June 15, 2012

Where Paul Krugman, Keynes are vulnerable - Howard Gold's No-Nonsense Investing - MarketWatch

Howard Gold Believes Krugman and Keynes are Wrong for Today's Economy.  I agree.


I believe America's unemployment is structural for a number of reasons, not the least of which is the impact of technology.


Growing the economy is complicated by the structural changes and dislocations from accelerating technological change which are ‘eating’ traditional jobs,  jobs that previously required humans, previously low-skill, low-priced humans. What’s happening now is that even higher skills are being replaced by technological efficiencies.

Already in many industries and occupations, we have seen that digital and robotic technologies have permanently displaced jobs and skills. With investments in these technologies companies can increase economic output without the corresponding labor component that was both expected and experienced experienced by workers in the past as America exited economic doldrums. The upshot is that many jobs simply will not return and the doldrums are more or less permanent.

As only one example among many, think about the implications in the not too distant future of cars and trucks that drive themselves more adroitly and safely than people can. Google and several other companies are developing such vehicles and as states allow them to to be registered and operated, we can expect more jobs to disappear.

The high skills required to service this new economy are in short supply because the education system lags behind the pace of technological change. Meanwhile, our self gratifying culture works against people desiring to be equipped to work hard to succeed. The ‘entitlement mentality’ pervades far too many lives. We see it in the growing expectations of a government that cannot afford these demands in an economy that is predicted to grow at half its historic rate into the future.

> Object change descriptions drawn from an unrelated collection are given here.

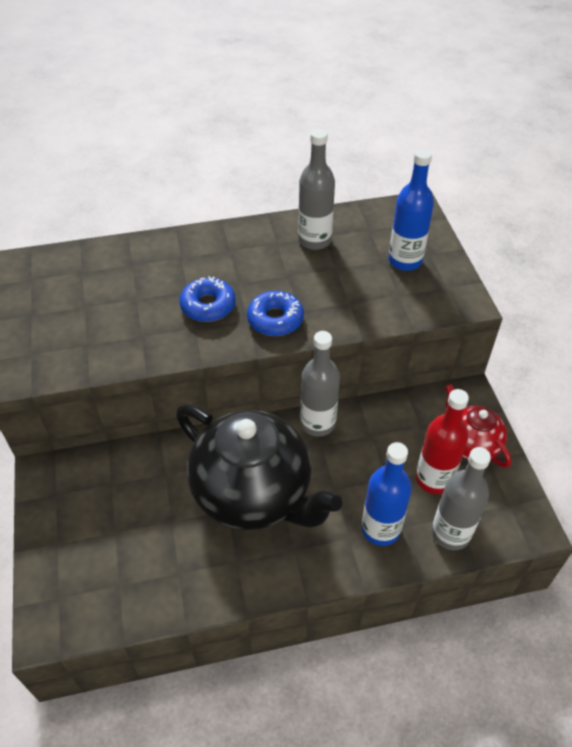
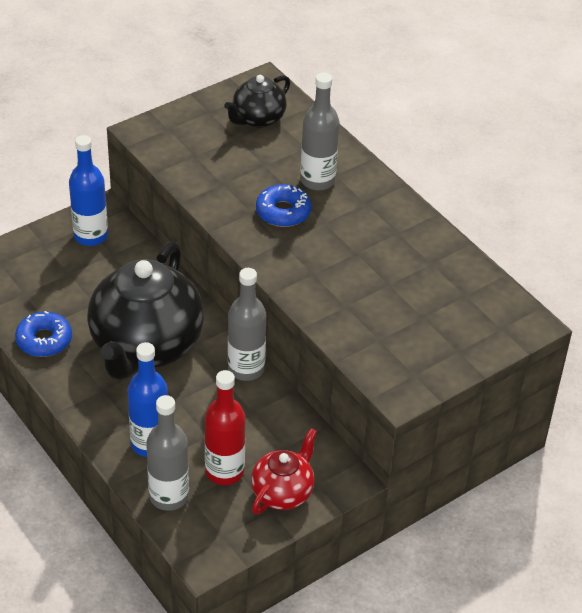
camera: 65 degrees right, 5 degrees down
blue donut [247,291,304,336] -> blue donut moved to [15,311,72,357]
grey bottle [298,129,335,250] -> grey bottle moved to [300,72,340,190]
blue bottle [389,149,434,271] -> blue bottle moved to [69,135,108,246]
none -> black teapot [224,75,290,128]

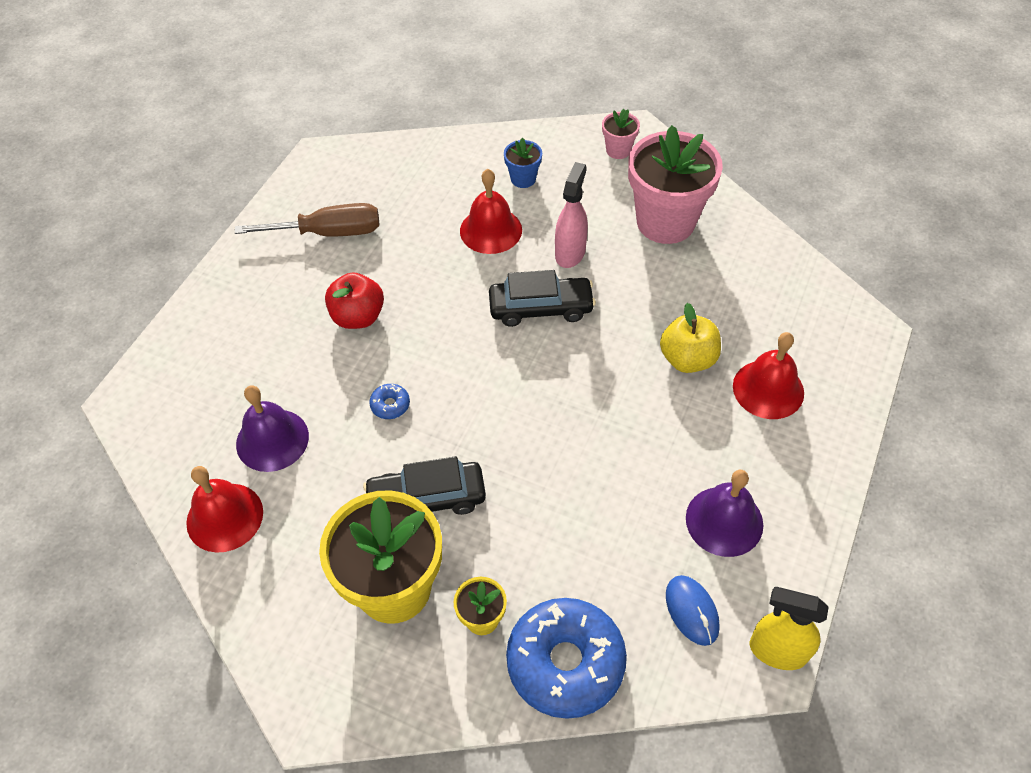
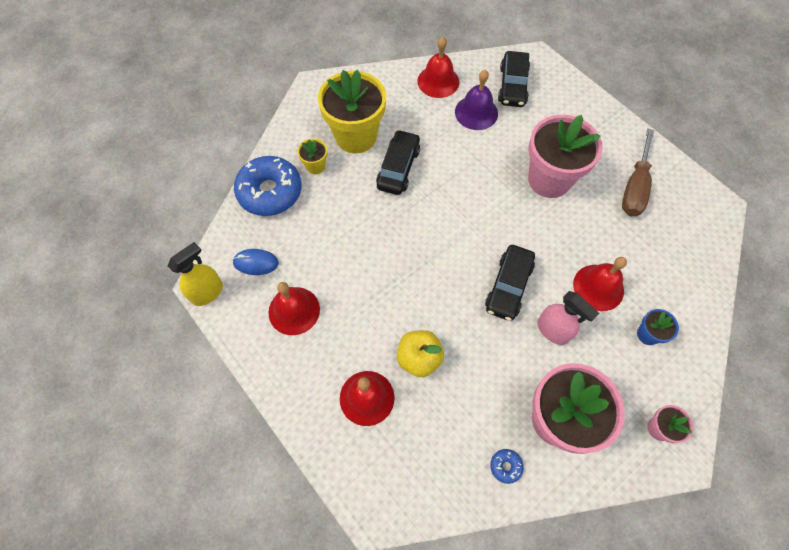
camera: 115 degrees right, 10 degrees up
red apple [325,272,384,329] -> pink flower pot [528,115,603,198]
blue donut [369,384,410,419] -> blue donut moved to [490,449,524,484]
purple bell [686,470,763,557] -> red bell [268,282,320,335]
none -> black car [498,51,530,107]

"But what if the problem isn’t only a dearth of demand? Krugman is adamant that current U.S. unemployment is not structural — i.e., that it has deeper causes such as a mismatch of skills between workers and the available jobs.
“…Structural unemployment is a fake problem, which mainly serves as an excuse for not pursuing real solutions,” he wrote. “…All the facts suggest that high unemployment in America is the result of inadequate demand — full stop.”
Actually, economists are divided on this issue — studies by the Chicago and San Francisco Fed support Krugman, while a recent International Monetary Fund paper pegged the structural contribution to long-term U.S. unemployment at 40%. That’s two million people, hardly trivial."
'via Blog this'

3 comments:

Unknown said...

This assumes that we are primarily facing macro-economic issues at the core when it seems more like micro-economic issues (involving the corruption of markets, the failure of proper pricing mechanisms), so whatever macro plan is bound to fail when at the micro-level (individual, corporate, government criminal level) corruption reigns. As Bob Dylan said, "The pump can't work because the vandals stole the handles."

Unknown said...

This assumes that we are primarily facing macro-economic issues at the core when it seems more like micro-economic issues (involving the corruption of markets, the failure of proper pricing mechanisms), so whatever macro plan is bound to fail when at the micro-level (individual, corporate, government criminal level) corruption reigns. As Bob Dylan said, "The pump can't work because the vandals stole the handles."

David Usher said...

I think we DO have macro economic issues in the economy. The near instantaneous flow of information and capital worldwide has changed the rules that Keynesian economists rely upon. I think Krugman is wrong in today's world.

Certainly we have corrupting people who try to manipulate things, but I believe the economy has changed in fundamental ways and the Government -orchestrated prescriptions are no longer effective at promoting growth like they were in times past.